■ **EXTRACT**:
Green power is taking a step forward. And Clovis, N.M., is at the center of the progress.
A flurry of stories over the past 24 hours, from national news organizations like Reuters and the Wall Street Journal, have been published profiling the Tres Amigas Project.
What’s the Tres Amigas project? It may well be the answer — or at least part of the answer its developers hope — to getting energy, including energy from renewable sources like wind and solar, flowing around the U.S. with greater ease. In short, the Tres Amigas project in Clovis may help connect the U.S. three energy grids — the Eastern, Western and Texas.
This is how Reuters explains the Tres Amigas superstation:
Power transfer between any two of the
Interconnections … can only be accomplished through special power electronic conversion stations. This is commonly achieved by first converting AC power in one grid to DC as an intermediate power form at a substation, then
reconverting from DC back to AC before reaching the adjacent grid. This, in effect, synchronizes power flows. While there are several relatively small bilateral “DC Links” existing today between two Interconnections, all three Interconnections have never been united by one system.

■ **TASK INSTRUCTIONS**:
Translate this sentence from the Tres Amigas Project article into Spanish: "While there are several relatively small bilateral “DC Links” existing today between two Interconnections, all three Interconnections have never been united by one system."

Collected data:
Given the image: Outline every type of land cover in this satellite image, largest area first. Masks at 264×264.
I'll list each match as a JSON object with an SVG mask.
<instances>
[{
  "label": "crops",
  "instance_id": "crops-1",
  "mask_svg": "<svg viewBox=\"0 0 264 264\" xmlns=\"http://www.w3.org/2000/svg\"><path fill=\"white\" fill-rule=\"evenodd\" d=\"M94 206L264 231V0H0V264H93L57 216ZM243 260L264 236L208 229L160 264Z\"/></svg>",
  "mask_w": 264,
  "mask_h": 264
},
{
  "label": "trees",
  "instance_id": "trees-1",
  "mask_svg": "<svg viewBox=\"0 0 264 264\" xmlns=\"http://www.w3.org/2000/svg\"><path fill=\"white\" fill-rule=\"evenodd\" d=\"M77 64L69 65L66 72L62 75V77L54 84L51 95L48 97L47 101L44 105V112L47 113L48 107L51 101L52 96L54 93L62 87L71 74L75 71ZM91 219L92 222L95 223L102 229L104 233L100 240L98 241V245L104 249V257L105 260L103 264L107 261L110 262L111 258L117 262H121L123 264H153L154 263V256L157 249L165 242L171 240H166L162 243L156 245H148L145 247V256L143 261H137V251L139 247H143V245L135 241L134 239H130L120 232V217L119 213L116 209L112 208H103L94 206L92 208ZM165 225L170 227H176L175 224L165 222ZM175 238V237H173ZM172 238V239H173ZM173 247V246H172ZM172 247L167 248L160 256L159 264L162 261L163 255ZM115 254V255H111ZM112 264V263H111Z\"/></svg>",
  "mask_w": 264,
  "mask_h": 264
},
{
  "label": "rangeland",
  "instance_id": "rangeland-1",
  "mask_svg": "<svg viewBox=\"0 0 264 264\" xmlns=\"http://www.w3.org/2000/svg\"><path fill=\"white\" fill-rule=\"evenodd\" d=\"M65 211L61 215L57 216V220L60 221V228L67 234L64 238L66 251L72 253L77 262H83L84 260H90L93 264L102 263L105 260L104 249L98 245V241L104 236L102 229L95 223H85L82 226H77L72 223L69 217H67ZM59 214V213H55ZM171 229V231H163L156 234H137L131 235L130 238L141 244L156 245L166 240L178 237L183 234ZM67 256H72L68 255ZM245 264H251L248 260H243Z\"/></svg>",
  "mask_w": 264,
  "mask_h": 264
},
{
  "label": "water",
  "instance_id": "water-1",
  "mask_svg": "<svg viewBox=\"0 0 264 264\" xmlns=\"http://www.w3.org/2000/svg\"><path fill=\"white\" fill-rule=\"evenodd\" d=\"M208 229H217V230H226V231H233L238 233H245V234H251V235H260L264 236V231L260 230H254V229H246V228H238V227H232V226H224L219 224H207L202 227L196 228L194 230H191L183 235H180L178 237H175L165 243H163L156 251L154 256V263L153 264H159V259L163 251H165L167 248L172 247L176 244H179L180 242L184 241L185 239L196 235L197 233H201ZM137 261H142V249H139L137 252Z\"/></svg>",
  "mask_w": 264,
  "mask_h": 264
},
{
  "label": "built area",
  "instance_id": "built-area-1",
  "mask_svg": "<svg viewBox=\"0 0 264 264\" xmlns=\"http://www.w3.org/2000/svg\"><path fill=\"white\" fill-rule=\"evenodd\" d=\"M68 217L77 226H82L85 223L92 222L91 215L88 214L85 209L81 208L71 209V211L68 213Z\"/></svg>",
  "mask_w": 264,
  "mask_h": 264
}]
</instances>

■ **FINISHED EXERCISE**:
Si bien hoy existen varios «enlaces de CC» bilaterales relativamente pequeños entre dos interconexiones, las tres interconexiones nunca han estado unidas por un solo sistema.